- [Objective]: Convert the rows below into a Markdown table with the columns No. and Text, giving each non-blank line its own number and omitting blank lines.
------ Material provided ------
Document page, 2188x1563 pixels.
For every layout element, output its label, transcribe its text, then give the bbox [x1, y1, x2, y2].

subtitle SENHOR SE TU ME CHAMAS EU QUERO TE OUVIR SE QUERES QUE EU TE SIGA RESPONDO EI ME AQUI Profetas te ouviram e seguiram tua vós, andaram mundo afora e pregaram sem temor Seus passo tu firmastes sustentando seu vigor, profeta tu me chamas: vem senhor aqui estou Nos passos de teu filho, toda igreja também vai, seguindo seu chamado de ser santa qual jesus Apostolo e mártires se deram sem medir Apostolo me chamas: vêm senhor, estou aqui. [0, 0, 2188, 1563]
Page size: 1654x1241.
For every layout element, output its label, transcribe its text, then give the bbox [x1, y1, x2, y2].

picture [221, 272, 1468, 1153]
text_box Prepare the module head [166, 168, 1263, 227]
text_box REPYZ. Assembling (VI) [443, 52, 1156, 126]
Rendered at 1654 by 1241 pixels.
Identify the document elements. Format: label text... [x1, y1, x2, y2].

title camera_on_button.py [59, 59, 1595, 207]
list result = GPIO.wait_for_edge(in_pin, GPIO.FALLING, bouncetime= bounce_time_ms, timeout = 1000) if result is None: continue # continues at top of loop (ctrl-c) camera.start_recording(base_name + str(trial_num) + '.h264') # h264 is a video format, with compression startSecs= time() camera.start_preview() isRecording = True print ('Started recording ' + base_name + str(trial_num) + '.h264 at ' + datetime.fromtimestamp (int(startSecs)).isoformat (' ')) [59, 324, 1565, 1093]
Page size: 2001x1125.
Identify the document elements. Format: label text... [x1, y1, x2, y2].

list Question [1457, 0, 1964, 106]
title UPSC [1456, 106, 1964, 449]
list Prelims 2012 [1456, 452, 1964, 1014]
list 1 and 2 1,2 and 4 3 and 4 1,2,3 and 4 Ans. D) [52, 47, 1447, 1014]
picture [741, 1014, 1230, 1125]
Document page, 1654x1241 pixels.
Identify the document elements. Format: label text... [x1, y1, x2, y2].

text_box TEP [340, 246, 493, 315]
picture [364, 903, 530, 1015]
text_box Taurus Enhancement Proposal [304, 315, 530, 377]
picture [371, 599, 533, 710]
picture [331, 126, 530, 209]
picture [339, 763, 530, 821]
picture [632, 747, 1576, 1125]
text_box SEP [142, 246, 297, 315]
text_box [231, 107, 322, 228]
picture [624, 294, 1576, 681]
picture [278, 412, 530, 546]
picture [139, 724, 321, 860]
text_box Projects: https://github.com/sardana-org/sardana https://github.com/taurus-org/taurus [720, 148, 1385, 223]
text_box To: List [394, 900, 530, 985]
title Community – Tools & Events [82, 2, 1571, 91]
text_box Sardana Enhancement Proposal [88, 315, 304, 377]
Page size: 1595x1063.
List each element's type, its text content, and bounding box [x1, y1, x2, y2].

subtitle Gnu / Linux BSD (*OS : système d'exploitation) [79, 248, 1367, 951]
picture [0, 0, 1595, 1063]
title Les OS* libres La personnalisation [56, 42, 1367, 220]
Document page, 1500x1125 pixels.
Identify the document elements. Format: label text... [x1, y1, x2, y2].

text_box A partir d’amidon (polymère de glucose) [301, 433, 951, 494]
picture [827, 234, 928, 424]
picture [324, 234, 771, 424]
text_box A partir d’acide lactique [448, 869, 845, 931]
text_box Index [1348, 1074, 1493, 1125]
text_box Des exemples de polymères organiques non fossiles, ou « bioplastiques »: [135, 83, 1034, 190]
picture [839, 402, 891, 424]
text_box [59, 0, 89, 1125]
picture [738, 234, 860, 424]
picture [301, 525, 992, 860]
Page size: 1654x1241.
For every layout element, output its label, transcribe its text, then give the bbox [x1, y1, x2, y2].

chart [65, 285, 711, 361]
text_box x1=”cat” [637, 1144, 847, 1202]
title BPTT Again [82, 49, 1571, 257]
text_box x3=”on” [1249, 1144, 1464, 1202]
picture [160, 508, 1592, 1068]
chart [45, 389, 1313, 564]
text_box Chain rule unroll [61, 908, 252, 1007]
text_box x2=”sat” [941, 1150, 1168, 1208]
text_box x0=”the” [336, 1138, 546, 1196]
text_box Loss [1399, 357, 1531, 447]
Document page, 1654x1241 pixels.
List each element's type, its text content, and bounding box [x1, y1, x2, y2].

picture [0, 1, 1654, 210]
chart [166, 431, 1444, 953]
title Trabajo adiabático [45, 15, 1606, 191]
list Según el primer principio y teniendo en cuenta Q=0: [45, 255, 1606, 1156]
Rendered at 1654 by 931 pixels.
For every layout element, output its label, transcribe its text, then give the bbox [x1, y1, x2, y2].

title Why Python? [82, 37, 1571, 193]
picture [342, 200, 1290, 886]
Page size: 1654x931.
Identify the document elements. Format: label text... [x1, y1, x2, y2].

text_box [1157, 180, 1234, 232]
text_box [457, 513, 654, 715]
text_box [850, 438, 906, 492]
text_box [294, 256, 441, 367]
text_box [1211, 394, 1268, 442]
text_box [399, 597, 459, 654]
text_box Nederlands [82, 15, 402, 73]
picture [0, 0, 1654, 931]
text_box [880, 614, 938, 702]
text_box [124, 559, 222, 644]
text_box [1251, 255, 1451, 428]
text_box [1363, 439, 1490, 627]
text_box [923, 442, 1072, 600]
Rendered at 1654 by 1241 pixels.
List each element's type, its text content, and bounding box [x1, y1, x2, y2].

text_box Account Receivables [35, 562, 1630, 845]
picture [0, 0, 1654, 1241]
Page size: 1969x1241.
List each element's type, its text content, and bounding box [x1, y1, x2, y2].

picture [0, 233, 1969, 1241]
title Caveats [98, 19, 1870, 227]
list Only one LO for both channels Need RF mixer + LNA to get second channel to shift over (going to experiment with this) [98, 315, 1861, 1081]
------
- [The output]:
| No. | Text |
|---|---|
| 1 | Document page, 2188x1563 pixels. |
| 2 | For every layout element, output its label, transcribe its text, then give the bbox [x1, y1, x2, y2]. |
| 3 | subtitle SENHOR SE TU ME CHAMAS EU QUERO TE OUVIR SE QUERES QUE EU TE SIGA RESPONDO EI ME AQUI Profetas te ouviram e seguiram tua vós, andaram mundo afora e pregaram sem temor Seus passo tu firmastes sustentando seu vigor, profeta tu me chamas: vem senhor aqui estou Nos passos de teu filho, toda igreja também vai, seguindo seu chamado de ser santa qual jesus Apostolo e mártires se deram sem medir Apostolo me chamas: vêm senhor, estou aqui. [0, 0, 2188, 1563] |
| 4 | Page size: 1654x1241. |
| 5 | For every layout element, output its label, transcribe its text, then give the bbox [x1, y1, x2, y2]. |
| 6 | picture [221, 272, 1468, 1153] |
| 7 | text_box Prepare the module head [166, 168, 1263, 227] |
| 8 | text_box REPYZ. Assembling (VI) [443, 52, 1156, 126] |
| 9 | Rendered at 1654 by 1241 pixels. |
| 10 | Identify the document elements. Format: label text... [x1, y1, x2, y2]. |
| 11 | title camera_on_button.py [59, 59, 1595, 207] |
| 12 | list result = GPIO.wait_for_edge(in_pin, GPIO.FALLING, bouncetime= bounce_time_ms, timeout = 1000) if result is None: continue # continues at top of loop (ctrl-c) camera.start_recording(base_name + str(trial_num) + '.h264') # h264 is a video format, with compression startSecs= time() camera.start_preview() isRecording = True print ('Started recording ' + base_name + str(trial_num) + '.h264 at ' + datetime.fromtimestamp (int(startSecs)).isoformat (' ')) [59, 324, 1565, 1093] |
| 13 | Page size: 2001x1125. |
| 14 | Identify the document elements. Format: label text... [x1, y1, x2, y2]. |
| 15 | list Question [1457, 0, 1964, 106] |
| 16 | title UPSC [1456, 106, 1964, 449] |
| 17 | list Prelims 2012 [1456, 452, 1964, 1014] |
| 18 | list 1 and 2 1,2 and 4 3 and 4 1,2,3 and 4 Ans. D) [52, 47, 1447, 1014] |
| 19 | picture [741, 1014, 1230, 1125] |
| 20 | Document page, 1654x1241 pixels. |
| 21 | Identify the document elements. Format: label text... [x1, y1, x2, y2]. |
| 22 | text_box TEP [340, 246, 493, 315] |
| 23 | picture [364, 903, 530, 1015] |
| 24 | text_box Taurus Enhancement Proposal [304, 315, 530, 377] |
| 25 | picture [371, 599, 533, 710] |
| 26 | picture [331, 126, 530, 209] |
| 27 | picture [339, 763, 530, 821] |
| 28 | picture [632, 747, 1576, 1125] |
| 29 | text_box SEP [142, 246, 297, 315] |
| 30 | text_box [231, 107, 322, 228] |
| 31 | picture [624, 294, 1576, 681] |
| 32 | picture [278, 412, 530, 546] |
| 33 | picture [139, 724, 321, 860] |
| 34 | text_box Projects: https://github.com/sardana-org/sardana https://github.com/taurus-org/taurus [720, 148, 1385, 223] |
| 35 | text_box To: List [394, 900, 530, 985] |
| 36 | title Community – Tools & Events [82, 2, 1571, 91] |
| 37 | text_box Sardana Enhancement Proposal [88, 315, 304, 377] |
| 38 | Page size: 1595x1063. |
| 39 | List each element's type, its text content, and bounding box [x1, y1, x2, y2]. |
| 40 | subtitle Gnu / Linux BSD (*OS : système d'exploitation) [79, 248, 1367, 951] |
| 41 | picture [0, 0, 1595, 1063] |
| 42 | title Les OS* libres La personnalisation [56, 42, 1367, 220] |
| 43 | Document page, 1500x1125 pixels. |
| 44 | Identify the document elements. Format: label text... [x1, y1, x2, y2]. |
| 45 | text_box A partir d’amidon (polymère de glucose) [301, 433, 951, 494] |
| 46 | picture [827, 234, 928, 424] |
| 47 | picture [324, 234, 771, 424] |
| 48 | text_box A partir d’acide lactique [448, 869, 845, 931] |
| 49 | text_box Index [1348, 1074, 1493, 1125] |
| 50 | text_box Des exemples de polymères organiques non fossiles, ou « bioplastiques »: [135, 83, 1034, 190] |
| 51 | picture [839, 402, 891, 424] |
| 52 | text_box [59, 0, 89, 1125] |
| 53 | picture [738, 234, 860, 424] |
| 54 | picture [301, 525, 992, 860] |
| 55 | Page size: 1654x1241. |
| 56 | For every layout element, output its label, transcribe its text, then give the bbox [x1, y1, x2, y2]. |
| 57 | chart [65, 285, 711, 361] |
| 58 | text_box x1=”cat” [637, 1144, 847, 1202] |
| 59 | title BPTT Again [82, 49, 1571, 257] |
| 60 | text_box x3=”on” [1249, 1144, 1464, 1202] |
| 61 | picture [160, 508, 1592, 1068] |
| 62 | chart [45, 389, 1313, 564] |
| 63 | text_box Chain rule unroll [61, 908, 252, 1007] |
| 64 | text_box x2=”sat” [941, 1150, 1168, 1208] |
| 65 | text_box x0=”the” [336, 1138, 546, 1196] |
| 66 | text_box Loss [1399, 357, 1531, 447] |
| 67 | Document page, 1654x1241 pixels. |
| 68 | List each element's type, its text content, and bounding box [x1, y1, x2, y2]. |
| 69 | picture [0, 1, 1654, 210] |
| 70 | chart [166, 431, 1444, 953] |
| 71 | title Trabajo adiabático [45, 15, 1606, 191] |
| 72 | list Según el primer principio y teniendo en cuenta Q=0: [45, 255, 1606, 1156] |
| 73 | Rendered at 1654 by 931 pixels. |
| 74 | For every layout element, output its label, transcribe its text, then give the bbox [x1, y1, x2, y2]. |
| 75 | title Why Python? [82, 37, 1571, 193] |
| 76 | picture [342, 200, 1290, 886] |
| 77 | Page size: 1654x931. |
| 78 | Identify the document elements. Format: label text... [x1, y1, x2, y2]. |
| 79 | text_box [1157, 180, 1234, 232] |
| 80 | text_box [457, 513, 654, 715] |
| 81 | text_box [850, 438, 906, 492] |
| 82 | text_box [294, 256, 441, 367] |
| 83 | text_box [1211, 394, 1268, 442] |
| 84 | text_box [399, 597, 459, 654] |
| 85 | text_box Nederlands [82, 15, 402, 73] |
| 86 | picture [0, 0, 1654, 931] |
| 87 | text_box [880, 614, 938, 702] |
| 88 | text_box [124, 559, 222, 644] |
| 89 | text_box [1251, 255, 1451, 428] |
| 90 | text_box [1363, 439, 1490, 627] |
| 91 | text_box [923, 442, 1072, 600] |
| 92 | Rendered at 1654 by 1241 pixels. |
| 93 | List each element's type, its text content, and bounding box [x1, y1, x2, y2]. |
| 94 | text_box Account Receivables [35, 562, 1630, 845] |
| 95 | picture [0, 0, 1654, 1241] |
| 96 | Page size: 1969x1241. |
| 97 | List each element's type, its text content, and bounding box [x1, y1, x2, y2]. |
| 98 | picture [0, 233, 1969, 1241] |
| 99 | title Caveats [98, 19, 1870, 227] |
| 100 | list Only one LO for both channels Need RF mixer + LNA to get second channel to shift over (going to experiment with this) [98, 315, 1861, 1081] |